– Во-во, а мы тоже сны видим такие.
– Нет, не видите.
– Ха-ха, ну это ты уже совсем по-детски стал, позорно.
Может ли такая жизнь проявиться, сбыться? Конечно. В любви. Любимый и любящий человек поймёт, угадает. Но для любви нужна актуализация. Можно продолжать любить вдруг потерявшего красоту. Но полюбить такого человека невозможно. Буквально «не за что». А любят всегда за что-то. Отсюда обречённость на одиночество. Ведь собственно моё «что-то» почти ничто…
А может быть как раз самые гениальные гении остаются незамеченными и навсегда непризнанными? А?
78
Примечание к №63
Набоков очень близок Чехову. (109)
. И прежде всего своей конечностью, конченностью. Это последние русские классики. Но Набоков жил в великой и страшной России, России, отказавшейся умирать «по Чехову», истекать в чеховской позитивной тоске. Как это ни страшно и странно, но революция окончательно обессмертила Россию, взвинтила уровень художественного постижения мира. Был поставлен грандиозный спектакль, давший пищу на столетия вперёд даже самому унылому позитивисту.Чехов писал из Ялты:
«Я каменею от скуки – и кончится тем, что брошусь с мола в море или женюсь».
Набоков же вспоминает в «Других берегах»:
«На ялтинском молу, где Дама с Собачкой потеряла когда-то лорнет, большевистские матросы привязывали тяжести к ногам арестованных жителей и, поставив спиной к морю, расстреливали их; год спустя, водолаз докладывал, что на дне очутился в густой толпе стоящих навытяжку мертвецов (119)
».79
Примечание к №46
А тут насчёт грызунов «Записки из подполья» есть:
«Взглянем же теперь на эту мышь в действии. Положим, например, она тоже обижена (а она почти всегда бывает обижена) и тоже желает отомстить … Доходит, наконец, до самого дела, до самого акта мщения. Несчастная мышь, кроме одной первоначальной гадости, успела уже нагородить кругом себя, в виде вопросов и сомнений, столько других гадостей; к одному вопросу подвела столько неразрешённых вопросов, что поневоле кругом неё набирается какая-то роковая бурда, какая-то вонючая грязь, состоящая из её сомнений, волнений, наконец, из плевков, сыплющихся на неё от непосредственных деятелей, предстоящих торжественно кругом в виде судей и диктаторов и хохочущих над нею во всю здоровую глотку. Разумеется, ей остаётся махнуть на всё своей лапкой и с улыбкой напускного презрения, которому и сама она не верит, постыдно проскользнуть в свою щелочку. Там, в своём мерзком, вонючем подполье, наша обиженная, прибитая и осмеянная мышь немедленно погружается в холодную, ядовитую и, главное, вековечную злость. Сорок лет сряду будет припоминать до последних, самых постыдных подробностей свою обиду и при этом каждый раз прибавлять от себя подробности ещё постыднейшие, злобно поддразнивая и раздражая себя собственной фантазией. Сама будет стыдиться своей фантазии, но всё-таки всё припомнит, всё переберёт, навыдумает на себя небывальщины, под предлогом, что она тоже могла случиться, и ничего не простит. Пожалуй, и мстить начнёт, но как-нибудь урывками, мелочами, из-за печки, инкогнито, не веря ни своему праву мстить, ни успеху своего мщения и зная наперёд, что от всех своих попыток отомстить сама выстрадает во сто раз больше того, кому мстит, а тот, пожалуй, и не почешется».

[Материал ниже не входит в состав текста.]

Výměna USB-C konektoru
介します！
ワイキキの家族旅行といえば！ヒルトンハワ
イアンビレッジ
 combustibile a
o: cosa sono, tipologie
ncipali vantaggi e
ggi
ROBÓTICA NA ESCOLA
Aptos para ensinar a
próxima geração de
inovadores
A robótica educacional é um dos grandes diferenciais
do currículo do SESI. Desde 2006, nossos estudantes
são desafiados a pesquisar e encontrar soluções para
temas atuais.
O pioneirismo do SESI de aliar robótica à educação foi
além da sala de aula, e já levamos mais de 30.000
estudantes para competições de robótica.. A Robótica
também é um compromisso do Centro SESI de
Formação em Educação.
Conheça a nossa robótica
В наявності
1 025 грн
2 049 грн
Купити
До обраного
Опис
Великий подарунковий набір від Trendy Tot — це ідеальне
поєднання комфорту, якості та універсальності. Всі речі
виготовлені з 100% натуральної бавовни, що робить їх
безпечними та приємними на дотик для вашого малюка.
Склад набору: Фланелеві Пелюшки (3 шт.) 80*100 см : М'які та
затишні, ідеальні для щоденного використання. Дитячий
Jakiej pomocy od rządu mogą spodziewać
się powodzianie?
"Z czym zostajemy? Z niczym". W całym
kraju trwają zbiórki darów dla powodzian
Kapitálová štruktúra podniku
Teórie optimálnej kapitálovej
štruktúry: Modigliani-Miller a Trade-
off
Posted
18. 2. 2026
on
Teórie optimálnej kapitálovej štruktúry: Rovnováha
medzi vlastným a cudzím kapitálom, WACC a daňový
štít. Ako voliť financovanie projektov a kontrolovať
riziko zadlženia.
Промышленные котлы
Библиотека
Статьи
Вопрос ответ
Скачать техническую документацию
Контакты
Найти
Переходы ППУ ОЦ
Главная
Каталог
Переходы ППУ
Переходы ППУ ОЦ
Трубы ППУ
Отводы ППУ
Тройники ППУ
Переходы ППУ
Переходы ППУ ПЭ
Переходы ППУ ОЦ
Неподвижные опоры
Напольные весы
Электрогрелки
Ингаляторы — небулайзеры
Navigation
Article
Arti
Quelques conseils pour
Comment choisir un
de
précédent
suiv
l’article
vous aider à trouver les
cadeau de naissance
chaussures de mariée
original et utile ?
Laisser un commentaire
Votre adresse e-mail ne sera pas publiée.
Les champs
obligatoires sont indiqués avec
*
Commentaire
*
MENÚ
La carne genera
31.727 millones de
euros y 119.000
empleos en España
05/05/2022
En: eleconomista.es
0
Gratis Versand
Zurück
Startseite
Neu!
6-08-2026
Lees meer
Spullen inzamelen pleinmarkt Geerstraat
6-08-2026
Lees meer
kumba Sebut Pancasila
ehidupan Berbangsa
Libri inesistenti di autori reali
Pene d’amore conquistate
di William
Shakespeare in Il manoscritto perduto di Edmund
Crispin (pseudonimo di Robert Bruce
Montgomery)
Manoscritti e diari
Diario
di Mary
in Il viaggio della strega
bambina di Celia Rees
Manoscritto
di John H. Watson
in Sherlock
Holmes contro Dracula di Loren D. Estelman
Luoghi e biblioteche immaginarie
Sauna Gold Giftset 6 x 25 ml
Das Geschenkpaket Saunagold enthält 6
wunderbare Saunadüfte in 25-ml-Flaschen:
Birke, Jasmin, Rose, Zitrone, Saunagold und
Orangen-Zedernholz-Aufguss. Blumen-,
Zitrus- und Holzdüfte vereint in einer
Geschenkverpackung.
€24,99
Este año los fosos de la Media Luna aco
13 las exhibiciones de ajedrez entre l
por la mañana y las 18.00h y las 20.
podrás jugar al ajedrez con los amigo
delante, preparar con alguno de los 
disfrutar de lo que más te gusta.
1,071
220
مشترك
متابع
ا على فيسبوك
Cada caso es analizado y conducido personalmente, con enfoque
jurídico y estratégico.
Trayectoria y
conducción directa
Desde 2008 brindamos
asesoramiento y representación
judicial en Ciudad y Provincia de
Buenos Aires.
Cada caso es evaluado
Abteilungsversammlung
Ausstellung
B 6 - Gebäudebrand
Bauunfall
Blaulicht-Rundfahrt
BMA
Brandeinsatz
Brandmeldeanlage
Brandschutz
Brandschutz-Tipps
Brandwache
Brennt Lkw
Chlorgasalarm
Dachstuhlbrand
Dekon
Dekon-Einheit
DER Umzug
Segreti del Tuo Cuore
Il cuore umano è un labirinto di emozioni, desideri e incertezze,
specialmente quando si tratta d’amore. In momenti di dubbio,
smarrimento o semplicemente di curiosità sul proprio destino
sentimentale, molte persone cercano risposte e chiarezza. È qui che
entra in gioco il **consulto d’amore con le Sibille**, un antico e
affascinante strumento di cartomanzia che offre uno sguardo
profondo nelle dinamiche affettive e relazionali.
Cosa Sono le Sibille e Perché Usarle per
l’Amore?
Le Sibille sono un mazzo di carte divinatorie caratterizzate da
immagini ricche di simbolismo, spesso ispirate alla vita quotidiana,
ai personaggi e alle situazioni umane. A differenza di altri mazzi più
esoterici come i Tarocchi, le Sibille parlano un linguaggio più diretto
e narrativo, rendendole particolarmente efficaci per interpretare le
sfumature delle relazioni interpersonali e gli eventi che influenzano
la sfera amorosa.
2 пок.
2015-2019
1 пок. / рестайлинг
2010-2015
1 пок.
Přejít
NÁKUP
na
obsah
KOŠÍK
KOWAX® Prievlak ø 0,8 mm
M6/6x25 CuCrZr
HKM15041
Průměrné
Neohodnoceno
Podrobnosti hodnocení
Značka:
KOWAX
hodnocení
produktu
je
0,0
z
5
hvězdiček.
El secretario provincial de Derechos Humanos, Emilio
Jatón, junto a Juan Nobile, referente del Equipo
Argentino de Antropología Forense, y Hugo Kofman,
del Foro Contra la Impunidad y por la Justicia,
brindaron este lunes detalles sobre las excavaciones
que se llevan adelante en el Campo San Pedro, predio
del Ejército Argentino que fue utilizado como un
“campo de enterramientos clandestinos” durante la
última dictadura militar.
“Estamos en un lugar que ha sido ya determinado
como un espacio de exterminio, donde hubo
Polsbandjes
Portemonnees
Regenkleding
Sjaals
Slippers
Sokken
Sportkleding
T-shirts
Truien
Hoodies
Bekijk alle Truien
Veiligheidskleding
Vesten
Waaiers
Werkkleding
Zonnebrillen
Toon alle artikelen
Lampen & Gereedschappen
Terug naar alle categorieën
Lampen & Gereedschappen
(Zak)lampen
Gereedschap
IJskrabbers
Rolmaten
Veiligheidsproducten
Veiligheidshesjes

И находить в этом «сознательном погребении самого себя заживо с горя в подполье на 40 лет» странное, обречённое удовлетворение.
80
Примечание к №68
Пирамида – самое страшное из архитектурных созданий человечества. Ужас пирамиды в её ловушечности. Косая поверхность приветливо наклонена, заманивает наверх, но угол наклона слишком крут, и человеческий глаз соскальзывает с неё. Пространство искривляется, и кажется, что пирамида рушится на человека всей тяжестью, вот-вот раздавит его под собой. Античеловечность пирамиды в её рассчитанности на человека, на человеческое восприятие. Поэтому если поставить памятник всем измам и изменам, то сделать его надо в форме пирамиды. И лучше всего пирамиды «в мелкую ступеньку». Мелкую, но сердитую, крутую, как на выходе из станции метро «Маяковская».